In one case, Nelson says police seized a man and woman's property because their son was growing marijuana close to their house.
"It led [police] to push the law to the edges of what they could do," Nelson continued. "It could be easily abused, and it was being stretched as far as it could possibly be stretched."
According to Skorup's data, for instance, the Wayne State University Police Department seized $9 in cash in a 2017 case that never resulted in a criminal conviction. The Roseville Police Department seized $5 and a cell phone in another case that ultimately did end in a conviction.
While the reporting requirements passed in Michigan in 2015 track what police departments seize, it doesn't track what they spend it on. The head prosecutor of Macomb County, Michigan, is currently under scrutiny from county officials after a public records lawsuit revealed more than $100,000 in questionable expenditures, including using forfeiture funds for office furniture, birthdays, and retirement parties.

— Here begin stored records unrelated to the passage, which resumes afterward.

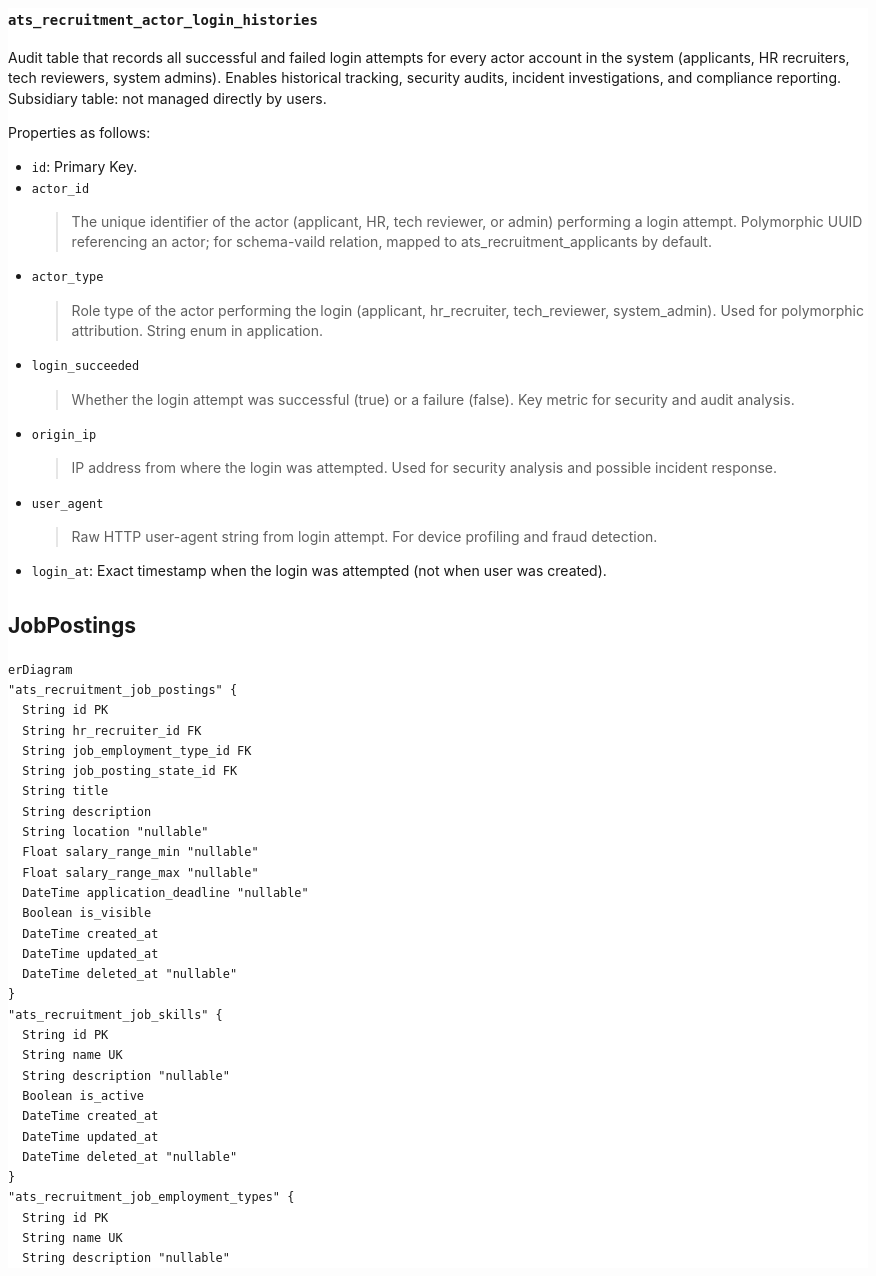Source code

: ### `ats_recruitment_actor_login_histories`

Audit table that records all successful and failed login attempts for
every actor account in the system (applicants, HR recruiters, tech
reviewers, system admins). Enables historical tracking, security audits,
incident investigations, and compliance reporting. Subsidiary table: not
managed directly by users.

Properties as follows:

- `id`: Primary Key.
- `actor_id`
  > The unique identifier of the actor (applicant, HR, tech reviewer, or
  > admin) performing a login attempt. Polymorphic UUID referencing an actor;
  > for schema-vaild relation, mapped to ats_recruitment_applicants by
  > default.
- `actor_type`
  > Role type of the actor performing the login (applicant, hr_recruiter,
  > tech_reviewer, system_admin). Used for polymorphic attribution. String
  > enum in application.
- `login_succeeded`
  > Whether the login attempt was successful (true) or a failure (false). Key
  > metric for security and audit analysis.
- `origin_ip`
  > IP address from where the login was attempted. Used for security analysis
  > and possible incident response.
- `user_agent`
  > Raw HTTP user-agent string from login attempt. For device profiling and
  > fraud detection.
- `login_at`: Exact timestamp when the login was attempted (not when user was created).

## JobPostings

```mermaid
erDiagram
"ats_recruitment_job_postings" {
  String id PK
  String hr_recruiter_id FK
  String job_employment_type_id FK
  String job_posting_state_id FK
  String title
  String description
  String location "nullable"
  Float salary_range_min "nullable"
  Float salary_range_max "nullable"
  DateTime application_deadline "nullable"
  Boolean is_visible
  DateTime created_at
  DateTime updated_at
  DateTime deleted_at "nullable"
}
"ats_recruitment_job_skills" {
  String id PK
  String name UK
  String description "nullable"
  Boolean is_active
  DateTime created_at
  DateTime updated_at
  DateTime deleted_at "nullable"
}
"ats_recruitment_job_employment_types" {
  String id PK
  String name UK
  String description "nullable"
```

More than half of all states have passed some form of asset forfeiture reform in the past decade. Police have often opposed those reforms, saying asset forfeiture is a vital tool to disrupt drug trafficking.
Skorup says that, while there are large seizures that net huge amounts of cash, the data shows that it's used most often against petty amounts of money and people who have few resources to defend themselves, rather than El Chapo.
Of the total 2,078 cash seizures by Michigan law enforcement in 2017, the median value was $396, and the average value was $2,042. Overall, Michigan police seized $1.7 million in cash that was not accompanied by a criminal conviction.
"If you look at these files, we're not talking about a couple of flashy cases," he says. "We're talking about hundreds and hundreds of people that are never charged, or even hundreds more where they're charged, found not guilty, and the law enforcement proceeds with the forfeiture anyways."